#### [Problem statement]
Print, exactly as they appear in the listing below, the lines from the line with "right:0; height:20px; display:flex;" to the line with "display:flex; align-items:center; height:19px;", with both end lines kept.
Source records Start Marker
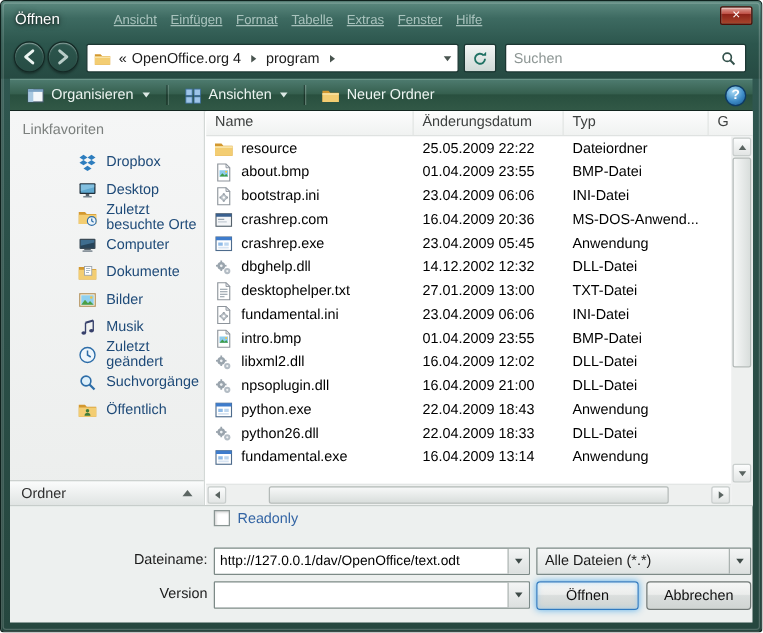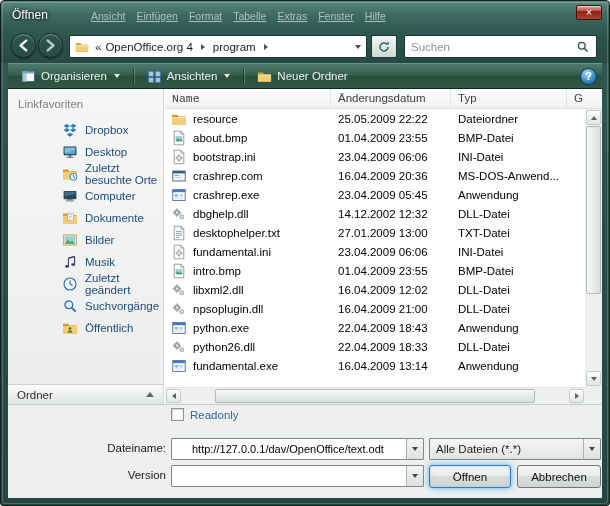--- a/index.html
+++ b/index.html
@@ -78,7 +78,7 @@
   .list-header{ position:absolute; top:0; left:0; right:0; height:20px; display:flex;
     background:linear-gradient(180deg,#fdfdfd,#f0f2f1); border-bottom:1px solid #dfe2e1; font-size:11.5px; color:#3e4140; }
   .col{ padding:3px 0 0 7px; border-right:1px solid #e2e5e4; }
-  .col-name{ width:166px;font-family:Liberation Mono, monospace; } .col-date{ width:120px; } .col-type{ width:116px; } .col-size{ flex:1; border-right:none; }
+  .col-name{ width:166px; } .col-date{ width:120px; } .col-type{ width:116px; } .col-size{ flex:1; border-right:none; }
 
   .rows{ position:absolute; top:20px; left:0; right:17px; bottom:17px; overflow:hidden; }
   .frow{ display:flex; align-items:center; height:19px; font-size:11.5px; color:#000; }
Source records End Marker
Source records Start Marker
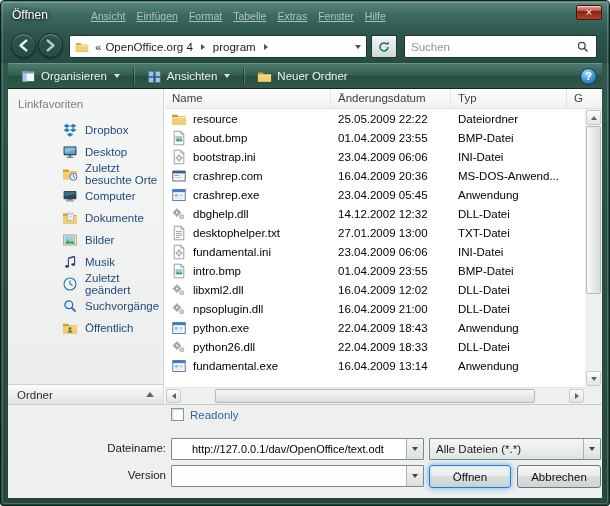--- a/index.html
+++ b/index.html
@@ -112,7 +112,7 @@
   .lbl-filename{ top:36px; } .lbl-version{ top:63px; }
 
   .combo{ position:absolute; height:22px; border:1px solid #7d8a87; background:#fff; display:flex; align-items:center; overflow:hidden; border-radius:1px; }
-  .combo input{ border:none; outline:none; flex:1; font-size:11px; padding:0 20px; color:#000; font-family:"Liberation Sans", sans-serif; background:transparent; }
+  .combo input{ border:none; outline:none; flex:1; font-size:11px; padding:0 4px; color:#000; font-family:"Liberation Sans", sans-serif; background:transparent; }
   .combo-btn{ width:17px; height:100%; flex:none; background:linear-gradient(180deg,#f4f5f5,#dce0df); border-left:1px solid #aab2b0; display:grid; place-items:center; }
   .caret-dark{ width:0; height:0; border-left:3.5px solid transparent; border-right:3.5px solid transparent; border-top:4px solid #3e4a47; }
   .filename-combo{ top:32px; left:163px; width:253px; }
Source records End Marker
#### [Written solution]
   .list-header{ position:absolute; top:0; left:0; right:0; height:20px; display:flex;
     background:linear-gradient(180deg,#fdfdfd,#f0f2f1); border-bottom:1px solid #dfe2e1; font-size:11.5px; color:#3e4140; }
   .col{ padding:3px 0 0 7px; border-right:1px solid #e2e5e4; }
-  .col-name{ width:166px;font-family:Liberation Mono, monospace; } .col-date{ width:120px; } .col-type{ width:116px; } .col-size{ flex:1; border-right:none; }
+  .col-name{ width:166px; } .col-date{ width:120px; } .col-type{ width:116px; } .col-size{ flex:1; border-right:none; }
 
   .rows{ position:absolute; top:20px; left:0; right:17px; bottom:17px; overflow:hidden; }
   .frow{ display:flex; align-items:center; height:19px; font-size:11.5px; color:#000; }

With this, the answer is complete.